On a progressive and iterative approximation method with memory for least square fitting

TL;DR

This paper introduces MLSPIA, a new iterative method with memory for least squares fitting that guarantees convergence even with deficient data matrices, and demonstrates faster convergence than previous methods through theoretical analysis and examples.

Contribution

It proposes MLSPIA, a novel iterative fitting method with memory, providing convergence guarantees and improved convergence rate over existing approaches.

Findings

MLSPIA converges to the least squares fitting curve.

Theoretical convergence rate is faster than previous methods.

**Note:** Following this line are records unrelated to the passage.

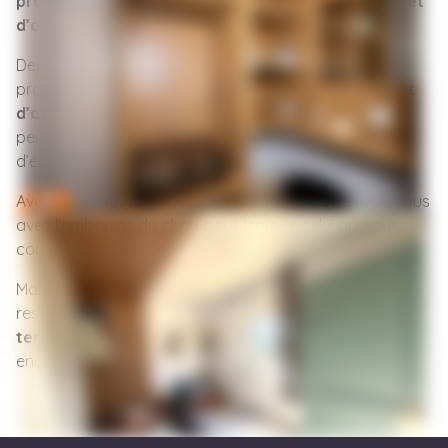
professionnels
dans l’achat de
mobil-homes neufs et
d’occasion
.
Depuis
2020
, nous accompagnons particuliers et
professionnels dans l’achat de
mobil-homes neufs et
d’occasion
. Notre
parc d’exposition à Alès
vous
permet de visiter nos modèles en conditions réelles et
d’échanger directement avec notre équipe.
Avec une
cinquantaine de mobil-homes en stock
, vous
avez l’embarras du choix pour trouver celui qui vous
correspond.
Mais notre travail ne se limite pas à la vente : nous
restons à vos côtés jusqu’à l’
installation sur votre
terrain
. Ce
suivi de bout en bout
, c’est notre
engagement envers chaque client.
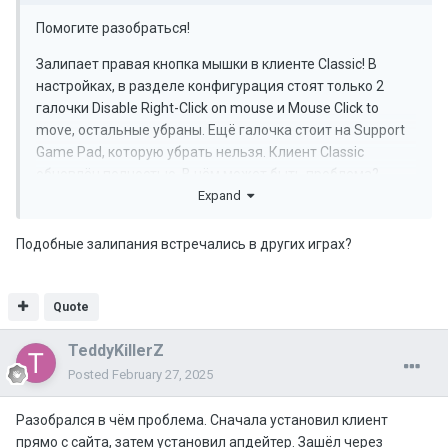
Помогите разобраться!
Залипает правая кнопка мышки в клиенте Classic! В
настройках, в разделе конфигурация стоят только 2
галочки Disable Right-Click on mouse и Mouse Click to
move, остальные убраны. Ещё галочка стоит на Support
Game Pad, которую убрать нельзя. Клиент Classic
обновлён полностью. В чём может быть проблема?
Expand
Подобные залипания встречались в других играх?
Quote
TeddyKillerZ
Posted
February 27, 2025
Разобрался в чём проблема. Сначала установил клиент
прямо с сайта, затем установил апдейтер. Зашёл через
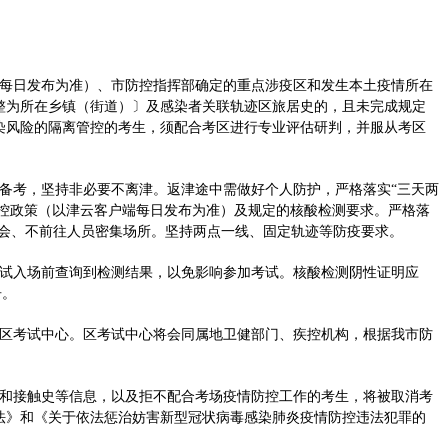
每日发布为准）、市防控指挥部确定的重点涉疫区和发生本土疫情所在
整为所在乡镇（街道）〕及感染者关联轨迹区旅居史的，且未完成规定
染风险的隔离管控的考生，须配合考区进行专业评估研判，并服从考区
备考，坚持非必要不离津。返津途中需做好个人防护，严格落实“三天两
管控政策（以津云客户端每日发布为准）及规定的核酸检测要求。严格落
聚会、不前往人员密集场所。坚持两点一线、固定轨迹等防疫要求。
试入场前查询到检测结果，以免影响参加考试。核酸检测阴性证明应
告。
区考试中心。区考试中心将会同属地卫健部门、疾控机构，根据我市防
和接触史等信息，以及拒不配合考场疫情防控工作的考生，将被取消考
法》和《关于依法惩治妨害新型冠状病毒感染肺炎疫情防控违法犯罪的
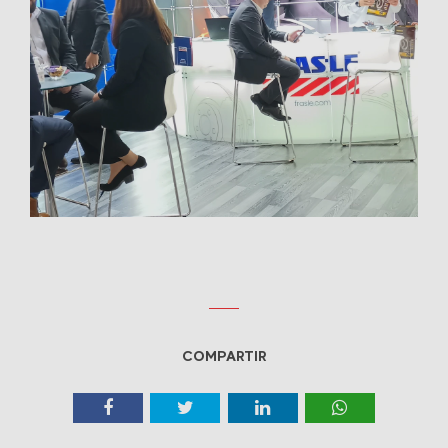
COMPARTIR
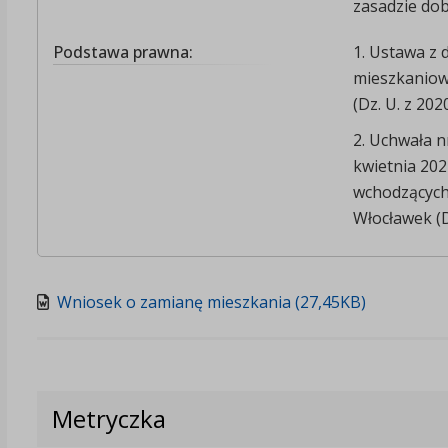
zasadzie do
Podstawa prawna:
1. Ustawa z 
mieszkaniow
(Dz. U. z 2020
2. Uchwała n
kwietnia 202
wchodzących
Włocławek (Dz
Wniosek o zamianę mieszkania (27,45KB)
Metryczka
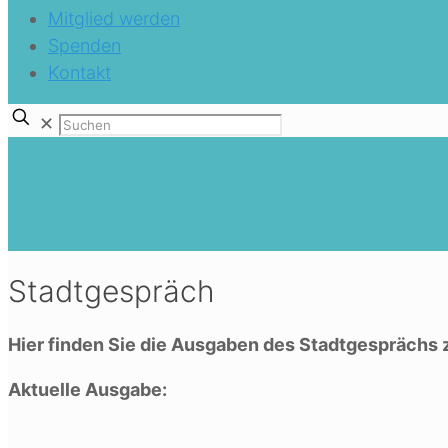
Mitglied werden
Spenden
Kontakt
✕
Stadtgespräch
Home
Stadtgespräch
Stadtgespräch
Hier finden Sie die Ausgaben des Stadtgesprächs 
Aktuelle Ausgabe:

Examples confirm the improved convergence performance.

Abstract

In this paper, we present a progressive and iterative approximation method with memory for least square fitting(MLSPIA). It adjusts the control points and the weighted sums iteratively to construct a series of fitting curves (surfaces) with three weights. For any normalized totally positive basis even when the collocation matrix is of deficient column rank, we obtain a condition to guarantee that these curves (surfaces) converge to the least square fitting curve (surface) to the given data points. It is proved that the theoretical convergence rate of the method is faster than the one of the progressive and iterative approximation method for least square fitting (LSPIA) in [Deng C-Y, Lin H-W. Progressive and iterative approximation for least squares B-spline curve and surface fitting. Computer-Aided Design 2014;47:32-44] under the same assumption. Examples verify this phenomenon.